Objective: We sought to investigate whether a volume–outcome relationship exists for lower extremity arterial bypass (LEAB) surgery.
Methods: All LEAB procedures performed in England between 2002 and 2006 were identified from Hospital Episode Statistics data. A Charlson-type risk profile, including operating hospital annual case volume, was identified per patient. Outcome measures of revision bypass, amputation, death and a composite measure were established during the index admission and at 1 year.
Quintile analysis and multilevel multivariate modeling were used to identify the existence of a volume–outcome relationship and allow adjustment of results for significant determinants of outcome.
Results: A total of 27,660 femoropopliteal bypass and 4161 femorodistal bypass procedures were identified.

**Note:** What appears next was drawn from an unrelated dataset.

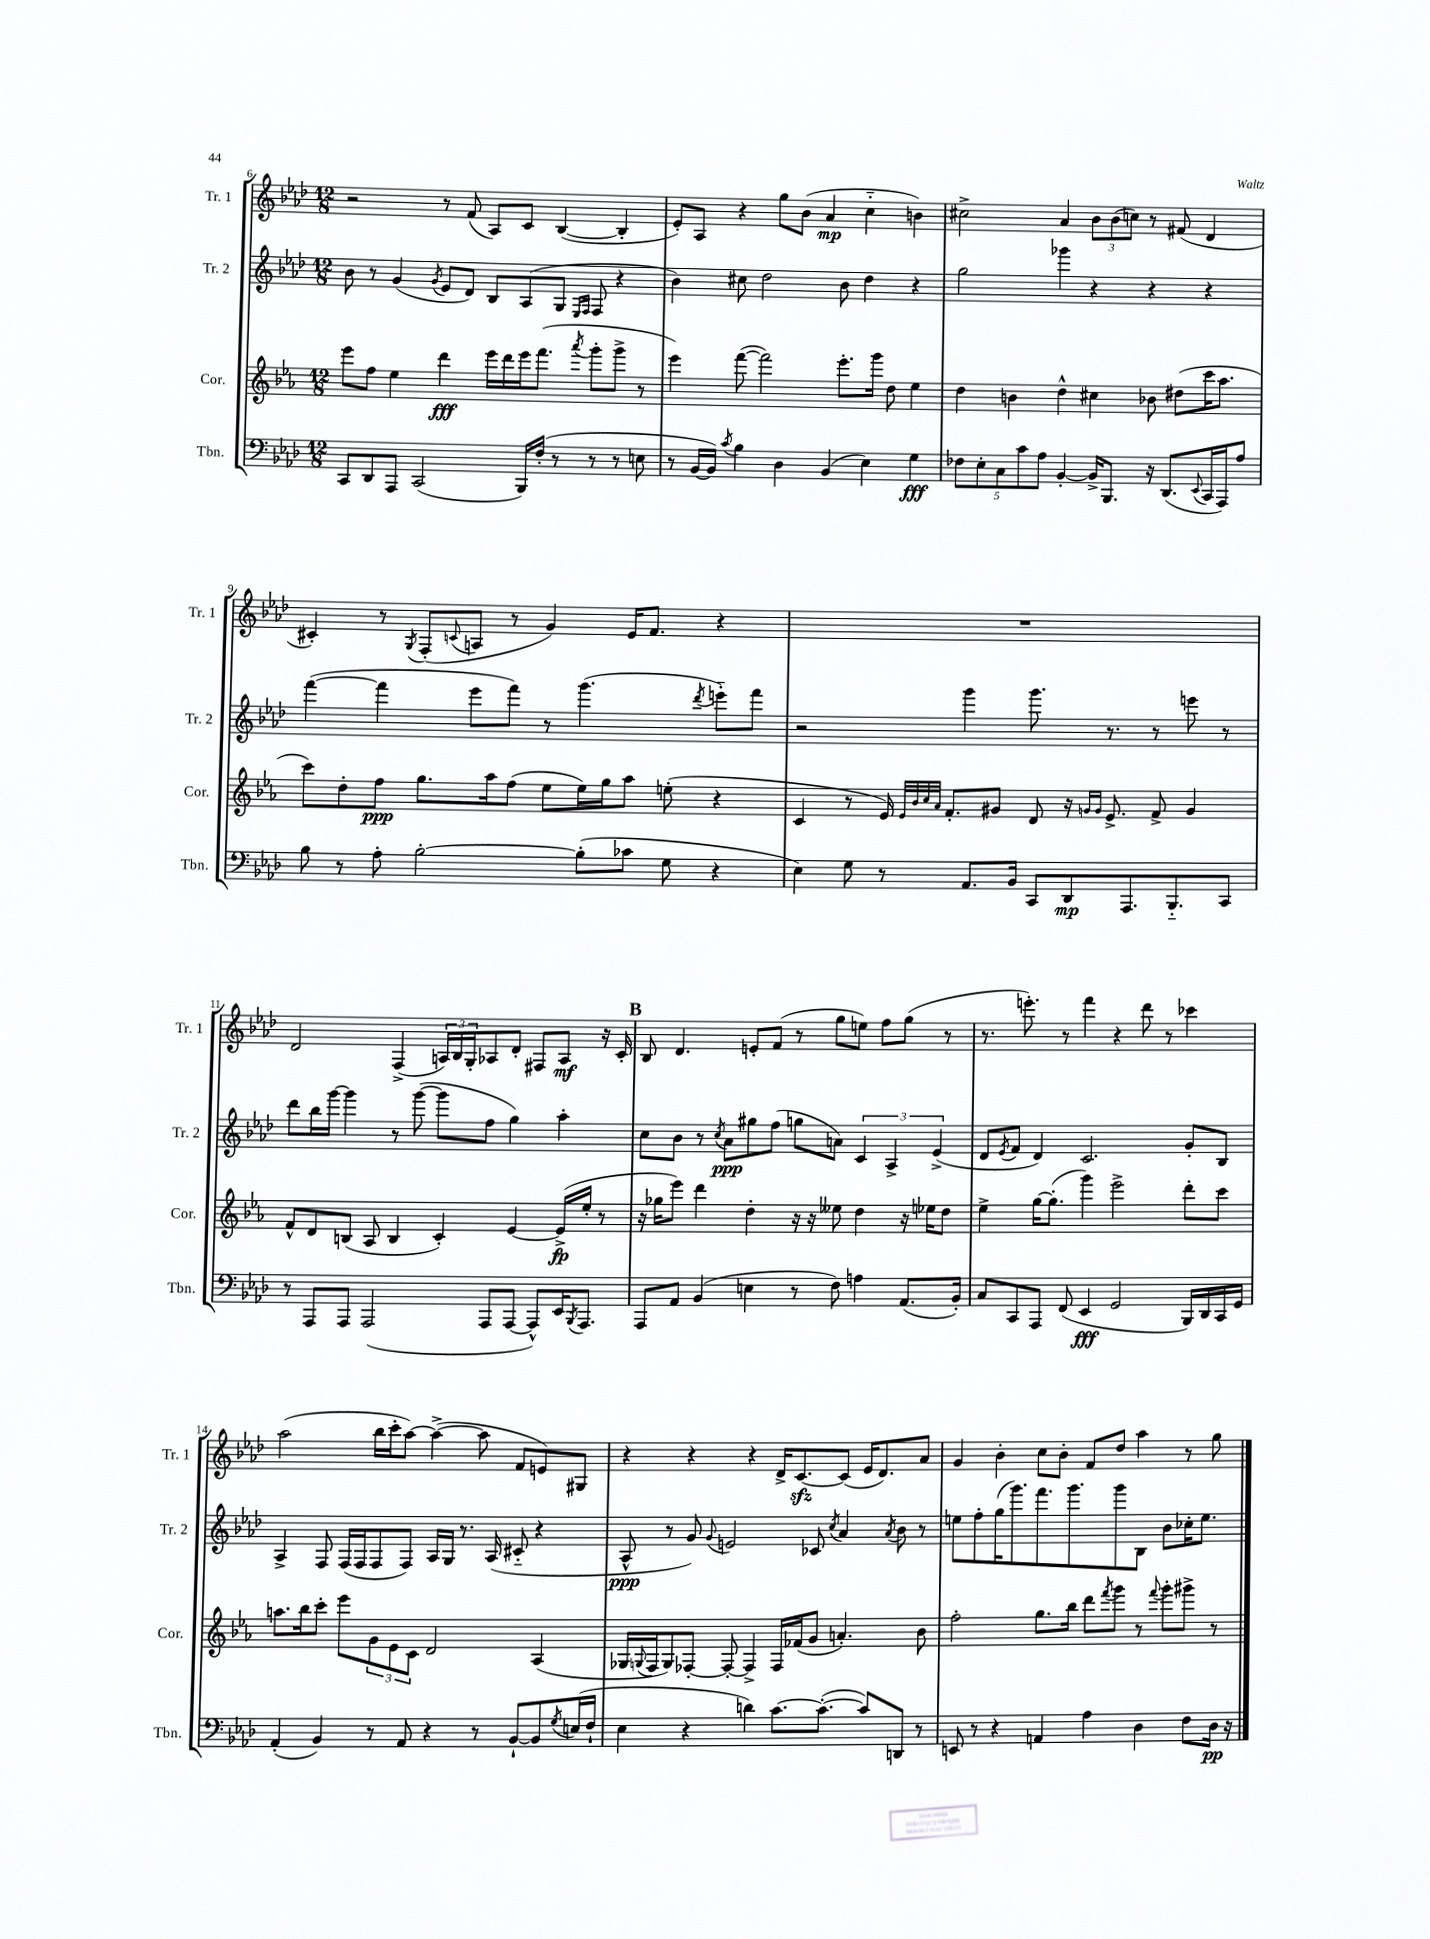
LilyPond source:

As volume increased, in-hospital mortality after popliteal bypass decreased from 6.5% to 4.9% (P = 0.0045), with a corresponding odds ratio of 0.980 [95% confidence interval (CI), 0.929–0.992; P = 0.014] for every increase of 50 patients per year. Major amputation decreased from 4.1% to 3.2% (P = 0.006) in high-volume hospitals, with a reduction in risk of 0.955 (95% CI, 0.928–0.983; P = 0.002) at 1 year.
For distal bypass, in-hospital mortality decreased from 9.8% to 5.5% (P = 0.004) and 1-year major amputation decreased from 25.4% to 18.2% (P < 0.001), with a corresponding odds ratio of 0.658 (95% CI, 0.517–0.838; P < 0.0001) as the volume increased.
An increase in the chance of revision surgery (10.6% vs 8.2%, P < 0.001) was seen with higher volume, with an increased odds ratio of 1.031 (95% CI, 1.005–1.057; P = 0.018).
Conclusions: A positive volume–outcome relationship exists for LEAB procedures even after employing multilevel risk adjustment models. There are benefits in terms of mortality and limb salvage both in the short-term and at 1 year postsurgery.